Une augmentation de 10% par an
À ses débuts, l’association apolitique et aconfessionnelle soutenait une cinquantaine d’élèves à travers tout le Liban. Un chiffre qui a ensuite augmenté en moyenne de 10% par an. Durant l’année scolaire 2022-2023, ils étaient 930 enfants à être scolarisés dans 210 établissements sur l’ensemble du territoire.
Il y a un an, le Collège des Apôtres de Jounieh est entré en partenariat avec «Teach a Child». Dans cet établissement de près de 1.300 élèves, 500 perçoivent une aide financière. Sabah Outayyek a soumis l’année dernière 15 dossiers d’élèves à l’ONG. «Huit ont été acceptés, en majorité ceux d’élèves orphelins ou dont les parents sont malades», explique-t-elle à Ici Beyrouth.
«Teach a Child» met un point d’honneur à accompagner les jeunes bénéficiaires tout au long de leur scolarité. «La seule raison pour que l’on arrête de financer un élève est qu’il redouble plus d’une fois», précise Zaina Souaid. L’ONG accorde également une attention particulière aux jeunes filles car «dans les pays arabes, ces dernières font l’objet de discrimination en matière d’accès à l’éducation», argumente-t-elle. Elles représentent ainsi 58% des bénéficiaires de l’ONG.
Des besoins exacerbés par la crise
La crise économique et financière, couplée à la pandémie du Covid-19 a plongé de nombreuses familles dans la précarité, menaçant encore davantage la scolarisation de leurs enfants. Le nombre de demandes reçues par l’association a récemment «doublé, voire triplé», observe sa trésorière. «Avant la crise, nous aidions des familles défavorisées. Soudain, c’est toute une partie de la classe moyenne qui s’est retrouvée dans des conditions précaires.» Ce dont témoigne également Sabah Outayyek: «Certaines familles n’avaient jamais poussé la porte du bureau social avant 2019. Depuis la crise, elles ont besoin d’aide.»
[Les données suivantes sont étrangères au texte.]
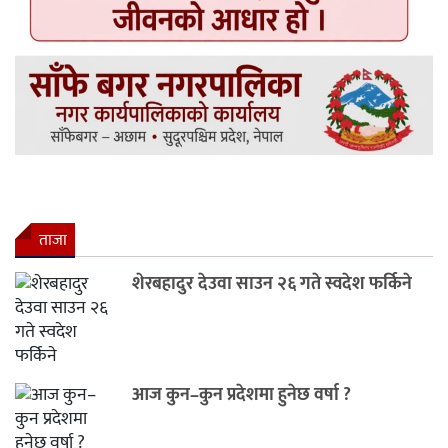
ताजा
शेरबहादुर देउवा साउन २६ गते स्वदेश फर्किने
आज कुन–कुन प्रदेशमा हुनेछ वर्षा ?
L’association se voit aujourd’hui contrainte de sélectionner les dossiers qu’elle reçoit. «C’est terrible, mais tout est réduit à une question de budget», déplore Zaina Souaid. Depuis 2019, elle observe une hausse générale des frais de scolarité au Liban. De 400 dollars par enfant et par an, elle estime que le budget moyen passera l’année prochaine à 550 dollars. Pour plusieurs raisons. D’une part, parce que face à l’inflation, les établissements libanais tels que le Collège des Apôtres de Jounieh sont contraints d’augmenter leurs frais pour augmenter les salaires de leur personnel. D’autre part, parce que «Teach a Child » vient de plus en plus en aide à des écoliers du privé ou du semi-privé, puisque les enseignants des écoles publiques sont régulièrement en grève en raison de la crise. Ainsi, durant l’année 2022-2023, 39% des bénéficiaires de l’ONG fréquentaient des établissements privés, contre seulement 25% l’année précédente. Même si le prix de la scolarité y est supérieur comparé au public, ces écoles sont moins touchées par la crise, ce qui assure une meilleure continuité dans la scolarité des élèves.
Dans ce contexte, «Teach a Child» espère sensibiliser la population libanaise et la diaspora au rôle crucial de l’éducation, afin de collecter les fonds nécessaires pour répondre aux besoins de l’année scolaire à venir. Le budget prévisionnel 2023-2024 s’élève à 600.000 dollars, soit près du double du budget de l’année dernière. «Si on ne parvient pas à récolter des fonds supplémentaires, il y a un risque qu’on accepte moins de nouveaux enfants, car notre priorité est d’assurer la scolarité de ceux qu’on a déjà en charge», s’inquiète Zaina Souaid. L’association organisera le 18 juillet un dîner de gala à Beyrouth pour tenter d’assurer un tel budget.